Individuals with hematologic cancer or exposed to B-cell-targeted therapy had reduced humoral immunity and more frequent and severe infections. Active breast, prostate, or skin cancer, or treatment with local therapy or small molecule agents had elevated risk for more severe, but not more frequent, infections. Despite overall low rates of infection associated with lower respiratory disease, certain higher-risk cancer patients may benefit from further protective measures.

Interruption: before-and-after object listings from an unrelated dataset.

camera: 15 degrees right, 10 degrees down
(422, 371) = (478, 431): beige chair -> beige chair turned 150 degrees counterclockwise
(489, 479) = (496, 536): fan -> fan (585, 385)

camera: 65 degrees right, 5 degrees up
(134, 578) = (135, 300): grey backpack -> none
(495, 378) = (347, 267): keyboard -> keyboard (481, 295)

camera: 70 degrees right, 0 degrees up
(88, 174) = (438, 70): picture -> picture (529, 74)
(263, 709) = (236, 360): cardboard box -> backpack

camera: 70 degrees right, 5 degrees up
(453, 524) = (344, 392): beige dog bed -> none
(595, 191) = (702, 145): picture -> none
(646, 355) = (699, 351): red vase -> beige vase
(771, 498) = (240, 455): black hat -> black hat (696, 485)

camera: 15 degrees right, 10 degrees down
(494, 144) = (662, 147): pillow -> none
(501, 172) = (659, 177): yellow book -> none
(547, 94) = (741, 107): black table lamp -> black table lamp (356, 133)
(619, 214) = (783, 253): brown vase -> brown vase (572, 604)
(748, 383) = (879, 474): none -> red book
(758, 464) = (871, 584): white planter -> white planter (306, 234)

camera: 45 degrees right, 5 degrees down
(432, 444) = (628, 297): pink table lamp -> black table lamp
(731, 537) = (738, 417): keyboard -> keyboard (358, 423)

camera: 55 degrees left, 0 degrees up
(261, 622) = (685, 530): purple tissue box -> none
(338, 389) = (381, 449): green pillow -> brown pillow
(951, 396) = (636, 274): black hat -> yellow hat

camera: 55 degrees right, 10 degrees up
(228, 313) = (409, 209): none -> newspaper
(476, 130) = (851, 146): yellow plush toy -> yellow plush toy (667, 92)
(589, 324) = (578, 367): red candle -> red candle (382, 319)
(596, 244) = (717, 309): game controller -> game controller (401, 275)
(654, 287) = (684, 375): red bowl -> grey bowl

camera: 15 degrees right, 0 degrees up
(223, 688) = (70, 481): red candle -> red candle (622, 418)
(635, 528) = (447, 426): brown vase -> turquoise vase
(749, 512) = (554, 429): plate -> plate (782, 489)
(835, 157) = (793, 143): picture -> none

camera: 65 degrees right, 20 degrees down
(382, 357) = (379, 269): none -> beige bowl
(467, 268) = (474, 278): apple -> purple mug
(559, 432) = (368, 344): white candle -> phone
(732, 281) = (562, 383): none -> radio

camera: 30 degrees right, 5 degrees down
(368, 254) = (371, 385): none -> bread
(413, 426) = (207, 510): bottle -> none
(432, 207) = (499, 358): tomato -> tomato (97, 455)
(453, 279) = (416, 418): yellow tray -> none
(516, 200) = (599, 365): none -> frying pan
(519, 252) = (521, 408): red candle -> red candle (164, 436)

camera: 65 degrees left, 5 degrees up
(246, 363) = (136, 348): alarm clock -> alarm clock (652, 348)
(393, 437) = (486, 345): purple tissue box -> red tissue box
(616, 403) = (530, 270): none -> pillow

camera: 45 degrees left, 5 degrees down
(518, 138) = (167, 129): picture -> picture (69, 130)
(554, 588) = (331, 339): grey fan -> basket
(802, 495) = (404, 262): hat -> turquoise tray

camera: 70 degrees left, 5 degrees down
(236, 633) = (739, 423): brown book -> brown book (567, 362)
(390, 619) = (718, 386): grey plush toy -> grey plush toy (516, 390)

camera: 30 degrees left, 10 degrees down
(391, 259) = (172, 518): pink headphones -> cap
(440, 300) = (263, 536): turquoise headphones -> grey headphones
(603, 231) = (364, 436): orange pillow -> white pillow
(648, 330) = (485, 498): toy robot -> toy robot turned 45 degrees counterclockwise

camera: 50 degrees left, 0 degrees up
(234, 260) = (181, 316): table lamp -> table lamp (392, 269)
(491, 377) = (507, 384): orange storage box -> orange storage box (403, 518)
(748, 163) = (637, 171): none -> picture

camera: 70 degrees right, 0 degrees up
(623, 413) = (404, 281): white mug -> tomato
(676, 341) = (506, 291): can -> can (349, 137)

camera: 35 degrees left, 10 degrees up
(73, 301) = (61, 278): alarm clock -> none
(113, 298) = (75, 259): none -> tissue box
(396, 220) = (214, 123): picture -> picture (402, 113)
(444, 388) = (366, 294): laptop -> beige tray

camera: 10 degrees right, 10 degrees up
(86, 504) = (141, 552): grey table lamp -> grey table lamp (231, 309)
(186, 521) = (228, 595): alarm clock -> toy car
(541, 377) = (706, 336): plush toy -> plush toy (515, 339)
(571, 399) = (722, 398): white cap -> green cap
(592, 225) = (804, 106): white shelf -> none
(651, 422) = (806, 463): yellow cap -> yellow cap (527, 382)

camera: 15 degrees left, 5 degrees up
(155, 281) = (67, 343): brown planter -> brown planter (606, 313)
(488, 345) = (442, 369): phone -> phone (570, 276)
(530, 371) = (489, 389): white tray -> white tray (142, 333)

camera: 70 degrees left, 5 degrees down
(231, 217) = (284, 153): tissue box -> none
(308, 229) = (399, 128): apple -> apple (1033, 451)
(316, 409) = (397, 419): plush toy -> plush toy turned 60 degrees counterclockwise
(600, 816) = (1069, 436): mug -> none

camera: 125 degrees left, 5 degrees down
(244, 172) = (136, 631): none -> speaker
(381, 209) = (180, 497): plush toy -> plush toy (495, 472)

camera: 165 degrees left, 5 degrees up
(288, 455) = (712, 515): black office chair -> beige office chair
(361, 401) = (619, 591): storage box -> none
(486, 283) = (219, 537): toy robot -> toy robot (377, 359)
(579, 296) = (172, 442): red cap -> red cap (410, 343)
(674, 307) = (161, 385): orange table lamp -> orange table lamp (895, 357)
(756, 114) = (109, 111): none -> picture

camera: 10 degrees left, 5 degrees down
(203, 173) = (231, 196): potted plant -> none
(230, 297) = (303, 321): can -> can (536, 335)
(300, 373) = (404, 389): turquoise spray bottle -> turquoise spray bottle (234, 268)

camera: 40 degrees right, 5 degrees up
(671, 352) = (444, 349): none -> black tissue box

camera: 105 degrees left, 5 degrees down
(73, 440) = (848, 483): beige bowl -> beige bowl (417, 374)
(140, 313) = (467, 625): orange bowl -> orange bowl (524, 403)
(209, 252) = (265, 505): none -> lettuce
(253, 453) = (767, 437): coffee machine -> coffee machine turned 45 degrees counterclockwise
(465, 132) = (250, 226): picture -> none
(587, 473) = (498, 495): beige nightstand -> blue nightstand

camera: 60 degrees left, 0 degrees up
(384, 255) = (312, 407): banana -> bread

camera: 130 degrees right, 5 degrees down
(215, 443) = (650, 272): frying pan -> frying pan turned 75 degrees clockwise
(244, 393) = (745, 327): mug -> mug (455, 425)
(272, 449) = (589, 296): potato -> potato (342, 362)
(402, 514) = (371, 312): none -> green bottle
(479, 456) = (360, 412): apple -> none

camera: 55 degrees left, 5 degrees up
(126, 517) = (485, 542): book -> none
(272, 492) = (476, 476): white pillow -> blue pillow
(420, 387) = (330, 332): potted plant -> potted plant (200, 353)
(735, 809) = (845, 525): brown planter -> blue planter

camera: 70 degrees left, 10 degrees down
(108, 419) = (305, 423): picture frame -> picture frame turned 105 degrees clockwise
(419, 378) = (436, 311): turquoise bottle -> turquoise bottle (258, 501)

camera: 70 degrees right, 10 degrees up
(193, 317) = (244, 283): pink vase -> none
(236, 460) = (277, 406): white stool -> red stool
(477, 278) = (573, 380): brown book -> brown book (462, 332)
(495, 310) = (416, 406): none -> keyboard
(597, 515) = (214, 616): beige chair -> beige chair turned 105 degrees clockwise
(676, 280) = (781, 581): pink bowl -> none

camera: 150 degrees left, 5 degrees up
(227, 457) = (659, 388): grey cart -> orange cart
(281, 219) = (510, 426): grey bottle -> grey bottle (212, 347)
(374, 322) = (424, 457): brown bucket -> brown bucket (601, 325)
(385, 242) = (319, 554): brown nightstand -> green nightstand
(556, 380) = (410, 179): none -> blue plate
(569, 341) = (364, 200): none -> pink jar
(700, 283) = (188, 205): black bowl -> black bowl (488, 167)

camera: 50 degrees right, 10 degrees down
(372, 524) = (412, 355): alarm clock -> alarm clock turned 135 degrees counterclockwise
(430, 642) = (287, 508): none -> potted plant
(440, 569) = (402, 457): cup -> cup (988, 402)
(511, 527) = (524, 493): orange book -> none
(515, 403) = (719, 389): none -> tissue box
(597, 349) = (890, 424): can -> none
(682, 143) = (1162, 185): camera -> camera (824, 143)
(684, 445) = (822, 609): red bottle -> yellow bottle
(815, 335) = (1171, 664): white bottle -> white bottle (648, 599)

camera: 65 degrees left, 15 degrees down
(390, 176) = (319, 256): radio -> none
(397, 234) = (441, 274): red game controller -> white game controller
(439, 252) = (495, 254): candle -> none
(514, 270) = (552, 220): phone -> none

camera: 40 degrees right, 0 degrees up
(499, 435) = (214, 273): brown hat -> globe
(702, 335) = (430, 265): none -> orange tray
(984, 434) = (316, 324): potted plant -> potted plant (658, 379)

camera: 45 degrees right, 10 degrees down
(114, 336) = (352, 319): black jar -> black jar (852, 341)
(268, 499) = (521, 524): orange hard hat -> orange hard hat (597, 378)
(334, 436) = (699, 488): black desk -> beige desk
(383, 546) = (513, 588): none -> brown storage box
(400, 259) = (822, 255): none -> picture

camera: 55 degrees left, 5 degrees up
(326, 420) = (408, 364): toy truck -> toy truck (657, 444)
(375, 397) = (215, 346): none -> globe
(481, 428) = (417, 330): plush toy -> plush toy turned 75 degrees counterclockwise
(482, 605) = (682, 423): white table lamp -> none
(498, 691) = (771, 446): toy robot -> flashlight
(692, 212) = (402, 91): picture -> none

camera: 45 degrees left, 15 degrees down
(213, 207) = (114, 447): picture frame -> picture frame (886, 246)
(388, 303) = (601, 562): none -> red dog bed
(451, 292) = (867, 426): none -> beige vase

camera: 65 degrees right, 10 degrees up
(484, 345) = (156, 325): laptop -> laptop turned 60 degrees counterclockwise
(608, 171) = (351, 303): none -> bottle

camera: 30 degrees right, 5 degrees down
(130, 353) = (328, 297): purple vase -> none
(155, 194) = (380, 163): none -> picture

在社区中持续传播的高传染性严重急性呼吸综合征冠状病毒2(SARS-CoV-2)变体中,癌症患者的免疫力和易感性存在差异,但其原因仍知之甚少。
在一项正在进行SARS-CoV-2血清学和结局监测的纵向队列研究中,我们对在奥密克戎毒株流行之前及之后(2021年9月24日至2024年3月10日)接受癌症治疗的成年人(病例组,n = 229)或无癌症及其他主要合并症的成年人(对照组,n = 800)进行了研究。主要结局是SARS-CoV-2抗刺突受体结合域免疫球蛋白G(IgG-SRBD)抗体的纵向反应以及奥密克戎毒株及其亚型的感染频率和严重程度。
在229名癌症患者(年龄66±12岁,51%为女性)中,最常见的亚型包括非黑色素瘤皮肤癌(23%)、乳腺癌(20%)和血液系统癌症(18%)。在混合效应线性模型中(P<0.05),血液系统癌症和B细胞靶向药物与IgG-SRBD纵向反应降低相关。在多变量回归分析中,血液系统癌症(P = 0.037)和B细胞靶向药物(P = 0.030)与新感染频率增加相关。正在接受积极/近期癌症治疗的患者出现中度疾病的新感染频率(44%)高于健康对照组(10%;P<0.001);未出现严重或危急感染。接受局部治疗(比值比[OR]1.82;95%置信区间[CI]1.05-3.15;P = 0.032)、B细胞靶向治疗(OR 4.81;95%CI 1.78-12.93;P = 0.002)或小分子药物治疗(OR 2.34;95%CI 1.05-5.23;P = 0.037)的血液系统、乳腺、前列腺或皮肤癌患者(P<0.01)感染严重程度增加。
血液系统癌症患者或接受B细胞靶向治疗的患者体液免疫降低,感染更频繁、更严重。活动性乳腺癌、前列腺癌或皮肤癌患者,或接受局部治疗或小分子药物治疗的患者发生更严重感染(而非更频繁感染)的风险升高。尽管与下呼吸道疾病相关的总体感染率较低,但某些高风险癌症患者可能受益于进一步的保护措施。